### Try it
Transcribe word for word the lines below from the line with "- Added a point light from" through the line with "I have used cinematic", ends included.

### Rendered images with source text

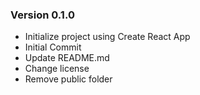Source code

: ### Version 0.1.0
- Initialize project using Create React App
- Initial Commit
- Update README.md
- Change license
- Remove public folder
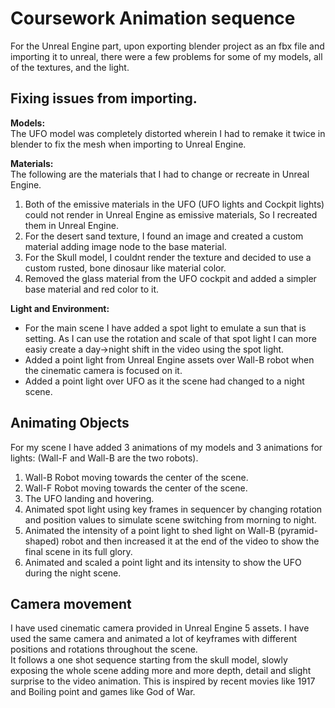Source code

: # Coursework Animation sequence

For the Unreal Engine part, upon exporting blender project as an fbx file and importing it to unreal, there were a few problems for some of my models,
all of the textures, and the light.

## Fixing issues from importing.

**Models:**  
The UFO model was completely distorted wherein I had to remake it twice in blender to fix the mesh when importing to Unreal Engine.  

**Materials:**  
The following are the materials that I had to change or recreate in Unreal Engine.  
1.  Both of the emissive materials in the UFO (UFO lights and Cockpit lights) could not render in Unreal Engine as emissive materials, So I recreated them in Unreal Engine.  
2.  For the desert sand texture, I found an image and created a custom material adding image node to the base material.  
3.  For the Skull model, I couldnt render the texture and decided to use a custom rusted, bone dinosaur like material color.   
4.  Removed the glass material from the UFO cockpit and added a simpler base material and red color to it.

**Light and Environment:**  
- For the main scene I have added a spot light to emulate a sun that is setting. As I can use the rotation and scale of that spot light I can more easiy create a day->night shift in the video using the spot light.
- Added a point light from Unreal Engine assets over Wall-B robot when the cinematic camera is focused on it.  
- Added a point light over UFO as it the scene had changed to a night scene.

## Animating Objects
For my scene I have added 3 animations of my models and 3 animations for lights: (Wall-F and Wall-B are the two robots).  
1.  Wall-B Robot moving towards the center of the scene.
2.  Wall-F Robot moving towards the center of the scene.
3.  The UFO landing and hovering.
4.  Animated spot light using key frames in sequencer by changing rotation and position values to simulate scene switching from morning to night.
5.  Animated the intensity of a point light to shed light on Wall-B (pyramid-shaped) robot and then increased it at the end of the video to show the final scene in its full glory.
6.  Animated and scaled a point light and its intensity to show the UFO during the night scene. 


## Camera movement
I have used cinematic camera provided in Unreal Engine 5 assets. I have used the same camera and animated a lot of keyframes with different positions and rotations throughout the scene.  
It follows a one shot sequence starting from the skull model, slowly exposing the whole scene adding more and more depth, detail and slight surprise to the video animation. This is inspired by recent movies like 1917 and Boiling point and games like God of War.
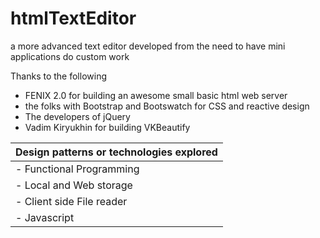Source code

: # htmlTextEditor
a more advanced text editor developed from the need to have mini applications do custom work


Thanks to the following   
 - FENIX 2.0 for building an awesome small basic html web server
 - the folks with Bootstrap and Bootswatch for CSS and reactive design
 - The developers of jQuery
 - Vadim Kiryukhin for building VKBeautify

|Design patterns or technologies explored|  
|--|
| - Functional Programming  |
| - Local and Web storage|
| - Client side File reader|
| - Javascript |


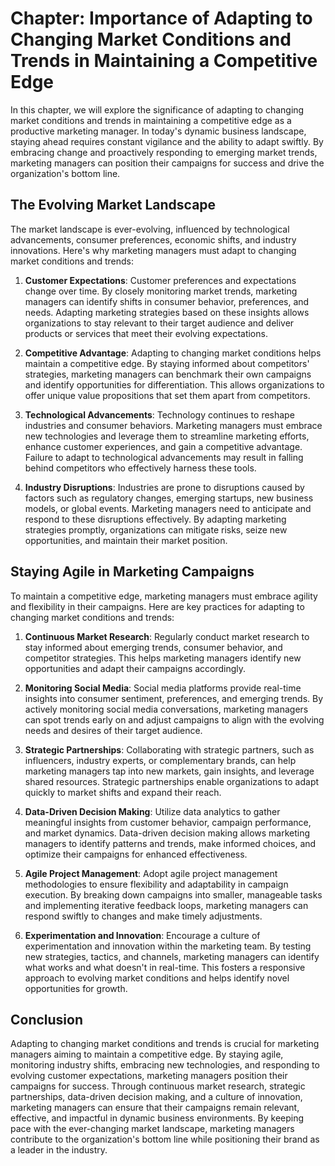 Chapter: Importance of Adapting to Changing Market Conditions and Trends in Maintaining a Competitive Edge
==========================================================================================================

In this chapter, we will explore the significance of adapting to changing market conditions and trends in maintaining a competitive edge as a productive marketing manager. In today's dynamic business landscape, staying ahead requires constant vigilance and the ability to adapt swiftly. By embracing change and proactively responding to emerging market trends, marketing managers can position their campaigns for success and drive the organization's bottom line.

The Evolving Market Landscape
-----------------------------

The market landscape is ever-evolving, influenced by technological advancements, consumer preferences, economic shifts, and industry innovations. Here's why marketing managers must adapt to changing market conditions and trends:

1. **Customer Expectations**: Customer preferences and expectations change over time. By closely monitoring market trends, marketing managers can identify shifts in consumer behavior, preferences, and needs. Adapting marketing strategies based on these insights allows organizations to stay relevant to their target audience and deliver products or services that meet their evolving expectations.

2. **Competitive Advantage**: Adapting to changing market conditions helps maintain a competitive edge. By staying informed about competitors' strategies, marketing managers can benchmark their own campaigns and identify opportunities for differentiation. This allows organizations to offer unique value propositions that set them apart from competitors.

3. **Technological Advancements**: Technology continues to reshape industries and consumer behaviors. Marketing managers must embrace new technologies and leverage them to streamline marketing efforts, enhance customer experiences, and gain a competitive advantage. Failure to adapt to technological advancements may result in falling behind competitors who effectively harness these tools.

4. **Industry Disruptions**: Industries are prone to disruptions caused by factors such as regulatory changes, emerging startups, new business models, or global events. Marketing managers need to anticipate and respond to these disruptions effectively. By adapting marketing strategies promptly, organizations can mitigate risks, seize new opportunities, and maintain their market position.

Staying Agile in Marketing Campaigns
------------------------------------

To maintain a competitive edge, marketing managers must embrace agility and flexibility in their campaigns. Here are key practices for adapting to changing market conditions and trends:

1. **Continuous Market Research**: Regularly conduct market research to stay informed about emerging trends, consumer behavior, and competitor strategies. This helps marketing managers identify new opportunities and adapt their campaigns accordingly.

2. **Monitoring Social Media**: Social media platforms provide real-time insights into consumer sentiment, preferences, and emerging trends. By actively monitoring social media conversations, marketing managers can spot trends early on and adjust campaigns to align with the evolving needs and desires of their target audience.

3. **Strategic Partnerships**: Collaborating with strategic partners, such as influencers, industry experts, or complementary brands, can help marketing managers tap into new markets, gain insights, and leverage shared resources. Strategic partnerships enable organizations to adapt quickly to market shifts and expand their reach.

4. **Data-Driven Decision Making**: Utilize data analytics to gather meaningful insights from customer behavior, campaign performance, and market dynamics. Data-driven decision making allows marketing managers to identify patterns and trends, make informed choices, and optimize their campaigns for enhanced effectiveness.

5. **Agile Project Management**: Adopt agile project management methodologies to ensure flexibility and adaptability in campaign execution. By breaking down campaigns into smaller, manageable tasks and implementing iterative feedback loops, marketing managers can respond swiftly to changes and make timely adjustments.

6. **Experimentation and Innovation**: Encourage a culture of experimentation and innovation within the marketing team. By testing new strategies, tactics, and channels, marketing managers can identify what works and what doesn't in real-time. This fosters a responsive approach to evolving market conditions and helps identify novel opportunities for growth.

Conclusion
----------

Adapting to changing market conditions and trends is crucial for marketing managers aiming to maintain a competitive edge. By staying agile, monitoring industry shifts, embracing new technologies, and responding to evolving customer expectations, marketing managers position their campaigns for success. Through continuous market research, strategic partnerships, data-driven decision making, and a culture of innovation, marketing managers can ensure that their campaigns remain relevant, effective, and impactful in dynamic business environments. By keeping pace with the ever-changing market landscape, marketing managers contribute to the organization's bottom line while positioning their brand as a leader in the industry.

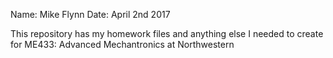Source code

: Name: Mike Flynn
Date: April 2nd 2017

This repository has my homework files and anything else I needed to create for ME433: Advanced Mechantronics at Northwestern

### Solution for this exercise
- Added a point light from Unreal Engine assets over Wall-B robot when the cinematic camera is focused on it.  
- Added a point light over UFO as it the scene had changed to a night scene.

## Animating Objects
For my scene I have added 3 animations of my models and 3 animations for lights: (Wall-F and Wall-B are the two robots).  
1.  Wall-B Robot moving towards the center of the scene.
2.  Wall-F Robot moving towards the center of the scene.
3.  The UFO landing and hovering.
4.  Animated spot light using key frames in sequencer by changing rotation and position values to simulate scene switching from morning to night.
5.  Animated the intensity of a point light to shed light on Wall-B (pyramid-shaped) robot and then increased it at the end of the video to show the final scene in its full glory.
6.  Animated and scaled a point light and its intensity to show the UFO during the night scene. 


## Camera movement
I have used cinematic camera provided in Unreal Engine 5 assets. I have used the same camera and animated a lot of keyframes with different positions and rotations throughout the scene.  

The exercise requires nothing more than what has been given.